Portugal sofreu até hoje três grandes surtos inflacionistas, que mudaram o “regime de preços” de forma súbita e prolongada. O primeiro iniciou-se com a guerra da independência de 1383-1385, cujo financiamento obrigou à desvalorização da moeda. Entre 1383 e 1430, os preços terão sido multiplicados por 630, o que faz deste episódio o maior surto inflacionista da nossa história.
Entre 1430 e 1915 houve desvalorizações pontuais da nossa moeda, após as quais havia prolongados períodos de estabilidade monetária. Quando a inflação é baixa durante longos períodos cria-se a convicção de que essa condição nunca será alterada nos tempos mais próximos. Um exemplo excepcional desta convicção foi o empréstimo externo de 1902, destinado a sanar os problemas decorrentes da bancarrota portuguesa de 1892, que foi emitido em libras, com uma taxa de juro de 3% e um prazo de 99 anos!

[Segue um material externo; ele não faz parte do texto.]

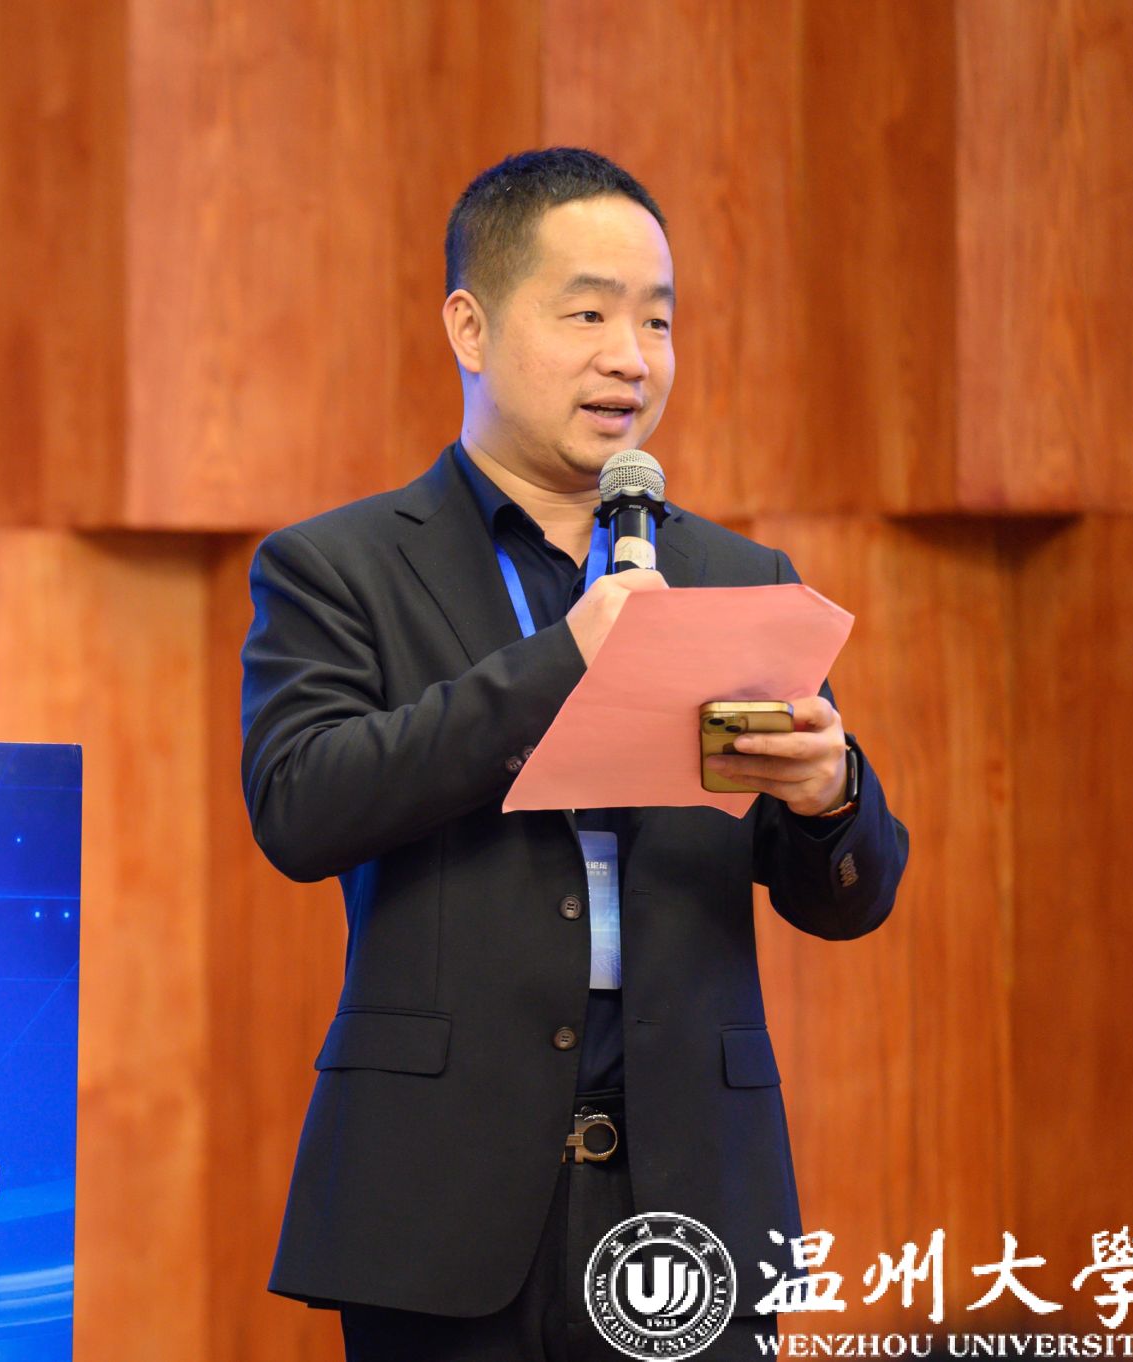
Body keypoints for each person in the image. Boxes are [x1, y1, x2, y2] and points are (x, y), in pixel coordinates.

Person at [238, 147, 910, 1361]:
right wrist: (564, 660)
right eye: (588, 314)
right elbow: (298, 804)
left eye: (657, 320)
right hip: (436, 1191)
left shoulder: (732, 576)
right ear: (470, 327)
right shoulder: (339, 566)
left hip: (689, 1188)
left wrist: (830, 798)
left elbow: (844, 898)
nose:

Em 1916 iniciou-se o segundo surto inflacionista, fruto da instabilidade da 1ª República, mas sobretudo da irresponsabilidade da participação portuguesa no teatro europeu da I Guerra Mundial, que gerou custos brutais e nenhumas vantagens. A participação portuguesa na guerra nas colónias fazia todo o sentido, mas na Europa era absurdo, até pelas fraquíssimas condições do exército português. Parece que o regime republicano usou a participação na guerra como forma de legitimação internacional e interna. É caso para dizer que se monarquia não tivesse caído em 1910, não teríamos cometido este erro histórico com custos brutais, inclusive em termos de fome.
Entre 1915 e 1924 os preços terão subido cerca de 22 vezes. Uma consequência importante desta inflação foi a diminuição drástica da dívida pública portuguesa (de 140% do PIB antes da guerra para menos de 90% em 1924), porque a inflação reduziu brutalmente o valor real desta dívida.
No período que se seguiu, entre 1924 e 1972, os preços portugueses multiplicaram-se apenas por 3. Esta prolongada estabilidade permitiu que se voltassem a emitir obrigações a uma taxa baixa e fixa, com prazos alargados.
O terceiro surto inflacionista iniciou-se em 1973, com o primeiro choque petrolífero e com os desregramentos que ocorreram a seguir ao 25 de Abril de 1974. Entre 1972 e 1995 os preços portugueses multiplicaram-se por 30, sendo que no final deste período a taxa de inflação já estava a diminuir claramente para os actuais valores muitos baixos.
Uma diferença importante entre o segundo e o terceiro surto inflacionista é que quando este se iniciou o nível de dívida pública era muito baixo (20% do PIB), pelo que não houve efeito de redução de dívida como o verificado durante a 1ª República. Pelo contrário, houve uma explosão da despesa pública, que fez disparar a dívida pública para valores muito elevados.
Para além dos surtos de inflação que ocorreram, parece útil referir os outros surtos que “deveriam” ter acontecido, mas que não se concretizaram, tendo presente que as guerras são as maiores fontes de subida da dívida pública e que, por isso, geram a maior tentação de recorrer à inflação. O primeiro seria associado à prolongada guerra de independência, entre 1640 e 1668, em que houve alguma desvalorização da moeda, mas de forma limitada. O segundo episódio é o das invasões francesas, entre 1807 e 1811, que também poucas consequências monetárias trouxe.
O terceiro caso é o da guerra colonial, entre 1961 e 1974, que foi compatível com contas públicas equilibradas e inflação controlada. Neste caso terá havido contenção em outras rubricas da despesa pública, em particular a educação, que “pagaram” a guerra.
Com a provável saída do euro, Portugal deverá conhecer o quarto surto inflacionista da sua história, um tema que merecerá uma análise mais detalhada nos próximos artigos. Convém recordar que o Banco Europeu de Investimentos passou a proteger-se da eventual saída da Grécia da zona do euro, incluindo cláusulas de dracma nos empréstimos recentes a empresas gregas.